» **WORK ITEM**
Your answer must consist of exactly the lines below, starting with the line with "Step: Narrow BP_Spotlight_AR3's" and going on through the line with "click(252, 208)", and nothing else.
──────── RECORDS PROVIDED ────────
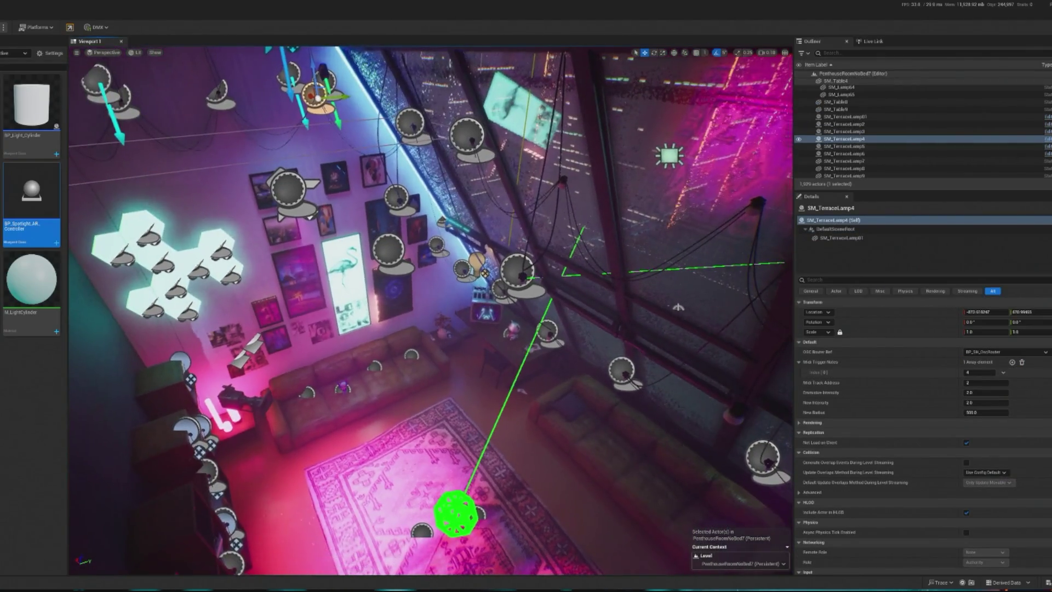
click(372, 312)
────────
──────── RECORDS PROVIDED ────────
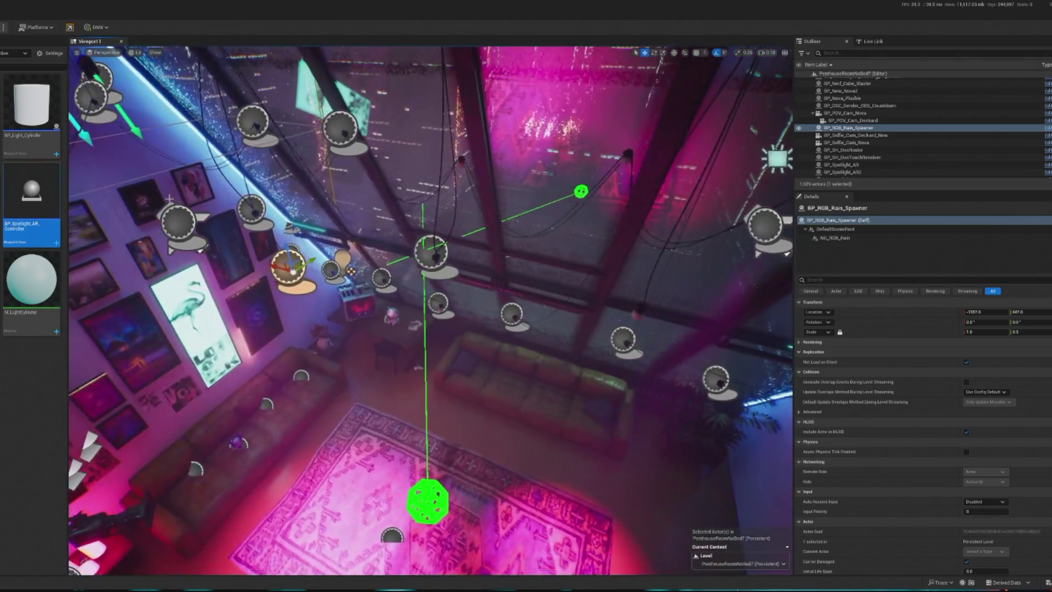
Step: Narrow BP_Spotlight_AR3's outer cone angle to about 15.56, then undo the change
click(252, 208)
────────
» **ANSWER FOR THIS EXERCISE**
Step: Narrow BP_Spotlight_AR3's outer cone angle to about 15.56, then undo the change
click(252, 208)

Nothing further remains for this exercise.